A retrospective study was performed to determine the association between patient, lesion and procedure variables, such as calcification, with late lumen loss (LLL) after DEB therapy in patients with femoropopliteal arterial disease. Ninety-one patients (mean age, 72 ± 8.62 years; 54.9% men) were enrolled and evaluated 6 months after DEB treatment.
Researchers reported lesions in the superficial femoral artery (n = 68) and popliteal artery (n = 23).
A core laboratory graded lesion calcification using two published scoring indices: the peripheral artery calcification scoring system and a calcium circumference and length grading system.
At 6 months, the median LLL was 0.2 mm (interquartile range, −0.5 to 1.14), which varied significantly across lesions with differing calcification severity (P = .042).

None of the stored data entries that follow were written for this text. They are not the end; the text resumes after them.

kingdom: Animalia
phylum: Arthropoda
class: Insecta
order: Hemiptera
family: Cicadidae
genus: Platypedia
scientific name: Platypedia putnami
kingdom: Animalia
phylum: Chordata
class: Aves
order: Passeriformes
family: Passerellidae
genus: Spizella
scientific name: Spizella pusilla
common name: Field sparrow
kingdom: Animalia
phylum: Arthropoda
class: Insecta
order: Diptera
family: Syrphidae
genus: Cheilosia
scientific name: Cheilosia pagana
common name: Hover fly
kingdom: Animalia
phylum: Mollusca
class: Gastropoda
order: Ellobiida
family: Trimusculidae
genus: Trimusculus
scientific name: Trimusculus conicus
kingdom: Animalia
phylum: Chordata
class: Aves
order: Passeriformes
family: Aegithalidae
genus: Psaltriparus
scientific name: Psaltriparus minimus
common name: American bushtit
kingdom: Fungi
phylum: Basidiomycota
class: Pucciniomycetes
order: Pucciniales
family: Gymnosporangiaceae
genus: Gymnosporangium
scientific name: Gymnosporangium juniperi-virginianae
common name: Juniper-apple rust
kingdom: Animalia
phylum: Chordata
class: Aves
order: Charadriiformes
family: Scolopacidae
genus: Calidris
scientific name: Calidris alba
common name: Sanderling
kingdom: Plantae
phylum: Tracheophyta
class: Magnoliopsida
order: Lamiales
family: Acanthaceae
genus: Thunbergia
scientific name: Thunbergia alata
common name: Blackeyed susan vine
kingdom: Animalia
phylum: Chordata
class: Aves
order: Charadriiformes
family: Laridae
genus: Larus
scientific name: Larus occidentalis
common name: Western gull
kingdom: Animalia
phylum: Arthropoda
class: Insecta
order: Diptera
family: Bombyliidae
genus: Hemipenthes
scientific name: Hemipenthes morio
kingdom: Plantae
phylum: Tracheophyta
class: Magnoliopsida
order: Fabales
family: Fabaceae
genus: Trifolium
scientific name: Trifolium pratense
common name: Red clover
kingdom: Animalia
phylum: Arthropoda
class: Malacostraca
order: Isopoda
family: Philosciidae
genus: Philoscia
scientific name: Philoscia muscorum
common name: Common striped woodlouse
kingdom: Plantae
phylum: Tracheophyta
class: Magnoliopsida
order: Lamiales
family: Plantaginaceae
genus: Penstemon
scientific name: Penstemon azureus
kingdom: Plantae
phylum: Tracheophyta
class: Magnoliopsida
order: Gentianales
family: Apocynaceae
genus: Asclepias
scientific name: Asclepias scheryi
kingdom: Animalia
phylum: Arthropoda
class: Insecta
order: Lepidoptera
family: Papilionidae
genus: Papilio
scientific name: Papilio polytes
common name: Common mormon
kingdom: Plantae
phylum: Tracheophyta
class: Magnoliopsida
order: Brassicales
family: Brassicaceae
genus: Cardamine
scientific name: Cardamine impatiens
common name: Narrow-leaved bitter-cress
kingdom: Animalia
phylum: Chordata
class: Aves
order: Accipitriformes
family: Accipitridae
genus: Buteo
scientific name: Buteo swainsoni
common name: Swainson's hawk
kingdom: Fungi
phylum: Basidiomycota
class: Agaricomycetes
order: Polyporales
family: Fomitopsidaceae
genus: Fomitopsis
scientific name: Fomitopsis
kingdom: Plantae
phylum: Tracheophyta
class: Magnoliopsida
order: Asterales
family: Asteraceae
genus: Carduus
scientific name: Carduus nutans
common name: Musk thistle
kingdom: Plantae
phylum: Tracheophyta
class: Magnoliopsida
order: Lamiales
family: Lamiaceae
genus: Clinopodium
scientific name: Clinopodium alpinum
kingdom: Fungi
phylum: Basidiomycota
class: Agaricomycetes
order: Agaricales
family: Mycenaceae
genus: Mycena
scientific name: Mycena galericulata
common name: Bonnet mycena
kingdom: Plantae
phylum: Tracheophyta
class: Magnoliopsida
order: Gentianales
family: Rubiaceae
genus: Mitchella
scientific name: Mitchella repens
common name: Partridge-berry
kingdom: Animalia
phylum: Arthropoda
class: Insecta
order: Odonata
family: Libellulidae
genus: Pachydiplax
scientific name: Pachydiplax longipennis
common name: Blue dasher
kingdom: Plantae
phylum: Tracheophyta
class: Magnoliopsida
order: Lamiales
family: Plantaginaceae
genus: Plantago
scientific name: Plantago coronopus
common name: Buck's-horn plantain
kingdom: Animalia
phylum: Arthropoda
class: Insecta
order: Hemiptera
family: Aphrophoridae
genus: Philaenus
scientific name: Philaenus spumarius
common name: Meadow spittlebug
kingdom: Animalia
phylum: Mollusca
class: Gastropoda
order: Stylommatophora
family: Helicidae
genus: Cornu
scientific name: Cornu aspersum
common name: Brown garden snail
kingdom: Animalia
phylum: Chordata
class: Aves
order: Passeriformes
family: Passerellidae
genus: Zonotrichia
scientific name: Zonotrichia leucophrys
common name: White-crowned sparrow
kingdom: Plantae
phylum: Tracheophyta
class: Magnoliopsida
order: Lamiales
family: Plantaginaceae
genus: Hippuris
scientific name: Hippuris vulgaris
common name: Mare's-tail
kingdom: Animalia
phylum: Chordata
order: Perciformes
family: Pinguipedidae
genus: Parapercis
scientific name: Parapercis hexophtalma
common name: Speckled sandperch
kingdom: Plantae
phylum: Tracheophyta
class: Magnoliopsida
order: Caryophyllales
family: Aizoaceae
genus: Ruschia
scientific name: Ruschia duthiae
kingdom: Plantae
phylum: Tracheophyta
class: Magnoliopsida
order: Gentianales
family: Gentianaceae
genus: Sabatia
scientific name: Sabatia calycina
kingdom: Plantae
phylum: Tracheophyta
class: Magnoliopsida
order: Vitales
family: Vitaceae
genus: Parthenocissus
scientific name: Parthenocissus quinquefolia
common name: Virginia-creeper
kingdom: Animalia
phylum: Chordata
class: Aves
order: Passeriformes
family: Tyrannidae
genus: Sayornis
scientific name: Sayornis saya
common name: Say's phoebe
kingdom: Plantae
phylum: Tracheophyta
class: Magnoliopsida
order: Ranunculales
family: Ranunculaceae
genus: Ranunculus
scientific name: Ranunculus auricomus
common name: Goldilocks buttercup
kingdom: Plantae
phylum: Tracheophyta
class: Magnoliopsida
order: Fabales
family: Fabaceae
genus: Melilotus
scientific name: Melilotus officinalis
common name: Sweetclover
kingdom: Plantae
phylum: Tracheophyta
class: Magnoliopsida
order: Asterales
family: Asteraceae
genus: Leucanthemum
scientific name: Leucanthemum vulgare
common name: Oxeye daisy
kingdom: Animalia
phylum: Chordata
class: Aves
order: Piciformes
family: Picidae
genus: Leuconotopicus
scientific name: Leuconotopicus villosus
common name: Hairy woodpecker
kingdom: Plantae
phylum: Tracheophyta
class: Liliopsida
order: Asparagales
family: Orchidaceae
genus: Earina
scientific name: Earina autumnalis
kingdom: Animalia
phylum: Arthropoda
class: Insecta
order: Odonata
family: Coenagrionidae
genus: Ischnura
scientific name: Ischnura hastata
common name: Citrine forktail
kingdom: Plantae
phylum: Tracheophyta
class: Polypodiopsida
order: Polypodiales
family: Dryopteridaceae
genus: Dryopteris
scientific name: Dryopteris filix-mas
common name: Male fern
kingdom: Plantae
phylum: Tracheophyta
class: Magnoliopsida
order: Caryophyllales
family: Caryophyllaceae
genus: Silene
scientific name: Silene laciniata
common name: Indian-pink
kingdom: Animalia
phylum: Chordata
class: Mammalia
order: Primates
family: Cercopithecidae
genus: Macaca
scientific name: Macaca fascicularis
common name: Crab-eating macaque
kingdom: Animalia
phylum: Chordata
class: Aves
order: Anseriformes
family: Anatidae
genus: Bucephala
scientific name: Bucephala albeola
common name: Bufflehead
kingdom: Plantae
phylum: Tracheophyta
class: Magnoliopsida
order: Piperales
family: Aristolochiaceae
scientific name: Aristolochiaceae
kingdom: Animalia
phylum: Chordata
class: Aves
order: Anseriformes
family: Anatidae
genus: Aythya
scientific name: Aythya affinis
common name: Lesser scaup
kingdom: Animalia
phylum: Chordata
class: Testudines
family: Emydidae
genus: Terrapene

However, calcium location — intimal, medial or mixed — or calcium length did not significantly affect LLL.
Additional data revealed the following predictors of LLL after DEB treatment: diabetes (P = .034); CAD (P = .024); and previous intervention of the target lesion (P = .013). Furthermore, after intervention, the severity of residual stenosis did not influence LLL during follow-up.
A possible approach to overcome the association between lesion calcification severity and LLL, the researchers wrote, might be plaque modification or removal before DEB usage.
“Nevertheless, clinical data that support this hypothesis are currently lacking,” they wrote. – by Brian Ellis
Disclosure: Two of the researchers report consulting and/or advisory board roles with Abbott, Biotronik, Boston Scientific, C.R. Bard, Cardiovascular Systems, Cook, Covidien, Johnson & Johnson Cordis, Medtronic, Medrad, Straub Medical and W.L. Gore & Associates.